Records contained in a dataset:
____
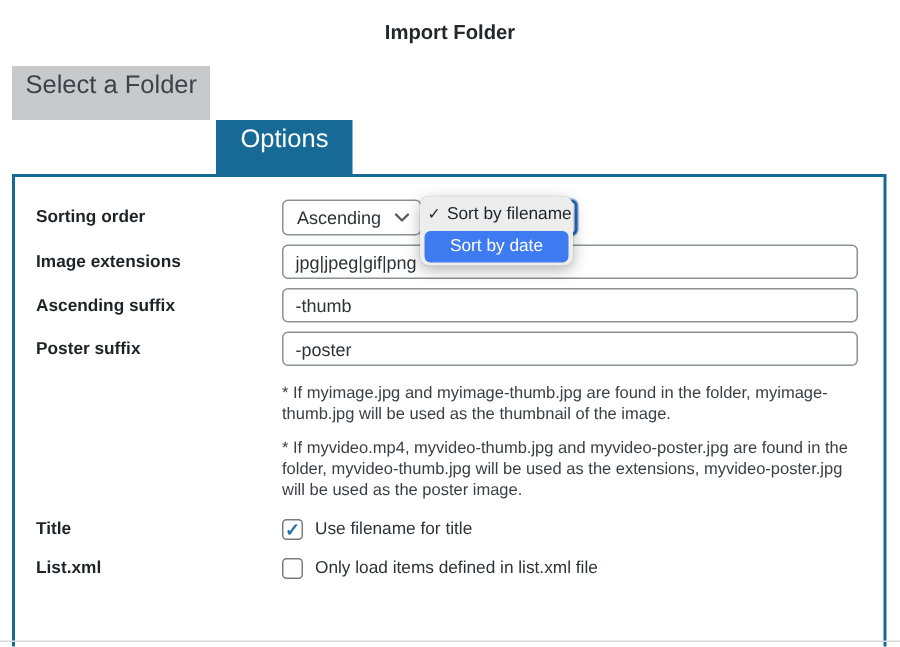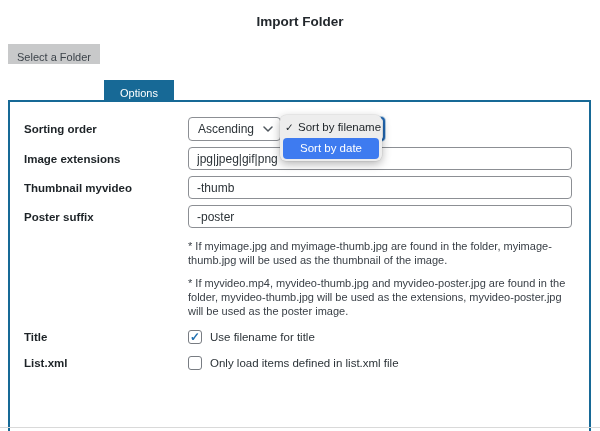--- a/index.html
+++ b/index.html
@@ -7,21 +7,21 @@
     width:600px; height:431px; position:relative; overflow:hidden;
     background:#ffffff; color:#1d2327;
     font-family:"Liberation Sans", sans-serif; font-size:12px;
   }
   .dialog-title {
     text-align:center; font-weight:bold; font-size:13.5px; color:#23282d;
     margin:0; padding-top:13px; height:18px; line-height:18px;
   }
   .tabs { display:flex; gap:4px; margin:13px 0 0 8px; position:relative; z-index:2; }
   .tab {
-    height:20px; line-height:26px; padding:0 9px; font-size:11px;
+    height:36px; line-height:26px; padding:0 9px; font-size:17px;
     background:#c8c9ca; color:#3c434a; cursor:pointer; white-space:nowrap;
   }
   .tab.active { background:#176996; color:#ffffff; padding:0 16px;margin-top:36px; }
   .panel {
     position:relative; margin:0 9px 0 8px; height:366px; box-sizing:border-box;
     border:2px solid #176996; padding:15px 0 0 0; background:#fff;
   }
   .frow { display:flex; align-items:flex-start; padding-left:14px; margin-bottom:6px; }
   .flabel { width:164px; flex:none; font-weight:bold; font-size:11.5px; color:#1d2327; padding-top:6px; }
   .finput {
@@ -116,21 +116,21 @@
       </div>
     </div>
 
     <div class="frow">
       <div class="flabel">Image extensions</div>
       <input class="finput" type="text" value="jpg|jpeg|gif|png" style="">
     </div>
 
 
     <div class="frow">
-      <div class="flabel">Thumbnail myvideo</div>
+      <div class="flabel">Ascending suffix</div>
       <input class="finput" type="text" value="-thumb" style="">
     </div>
 
     <div class="frow">
       <div class="flabel">Poster suffix</div>
       <input class="finput" type="text" value="-poster" style="">
     </div>
 
     <div class="notes">
       <p>* If myimage.jpg and myimage-thumb.jpg are found in the folder, myimage-thumb.jpg will be used as the thumbnail of the image.</p>

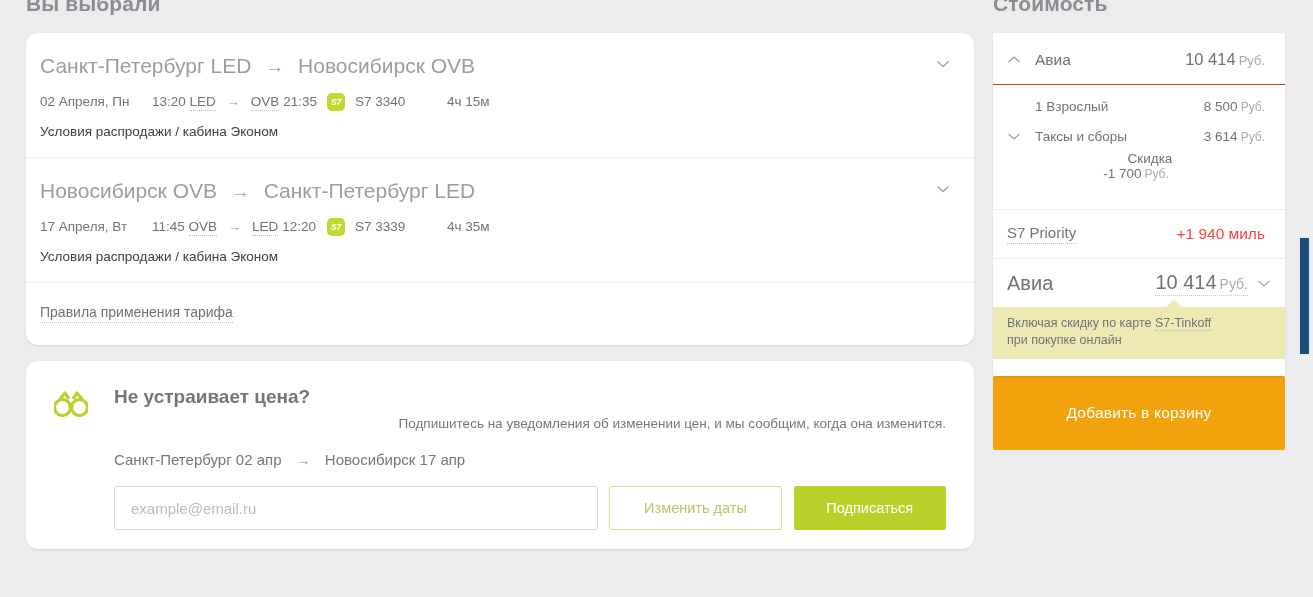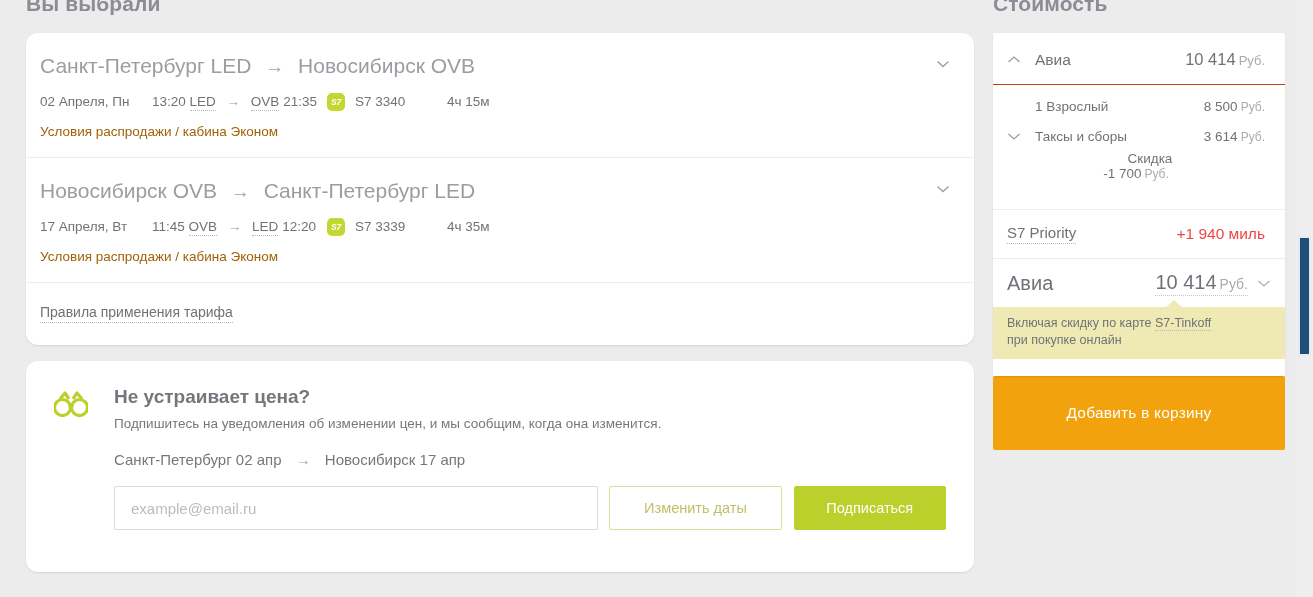--- a/index.html
+++ b/index.html
@@ -90,21 +90,21 @@
     font-weight: bold;
     font-style: italic;
     line-height: 18px;
     text-align: center;
     letter-spacing: -.3px;
   }
 
   .fare {
     margin-top: 13px;
     font-size: 13.5px;
-    color: #a16207;
+    color: #404040;
   }
 
   .chev {
     position: absolute;
     right: 22px;
     top: 22px;
     width: 18px; height: 18px;
     cursor: pointer;
   }
   .chev svg { display: block; }
@@ -113,38 +113,39 @@
   .rules-link {
     font-size: 14px;
     color: #6f7378;
     border-bottom: 1px dotted #b6b9bd;
     padding-bottom: 2px;
     cursor: pointer;
     display: inline-block;
   }
 
   
-  .subscribe { margin-top: 17px; padding: 24px 28px 42px 28px; position: relative; }
+  .subscribe { margin-top: 17px; padding: 24px 28px 19px 28px; position: relative; }
 
   .sub-head {
     display: flex;
     align-items: flex-start;
   }
   .binoc-wrap { width: 60px; flex: none; padding-top: 6px; }
   .sub-title {
     font-size: 19px;
     font-weight: bold;
     color: #73777c;
     line-height: 24px;
   }
   .sub-desc {
     margin-top: 6px;
     font-size: 13.5px;
     color: #74787d;
     line-height: 18px;
+    text-align: right;
   }
   .sub-route {
     margin-top: 18px;
     margin-left: 60px;
     font-size: 15px;
     color: #74787d;
   }
   .sub-route .arrow { margin: 0 10px; color: #9a9da2; }
 
   .sub-form {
____
TASK ->
Transcribe exactly, please, the lines from the one with "60px; flex: none;" to the last line of the entries above, ends included.

YOUR RESPONSE ->
   .binoc-wrap { width: 60px; flex: none; padding-top: 6px; }
   .sub-title {
     font-size: 19px;
     font-weight: bold;
     color: #73777c;
     line-height: 24px;
   }
   .sub-desc {
     margin-top: 6px;
     font-size: 13.5px;
     color: #74787d;
     line-height: 18px;
+    text-align: right;
   }
   .sub-route {
     margin-top: 18px;
     margin-left: 60px;
     font-size: 15px;
     color: #74787d;
   }
   .sub-route .arrow { margin: 0 10px; color: #9a9da2; }
 
   .sub-form {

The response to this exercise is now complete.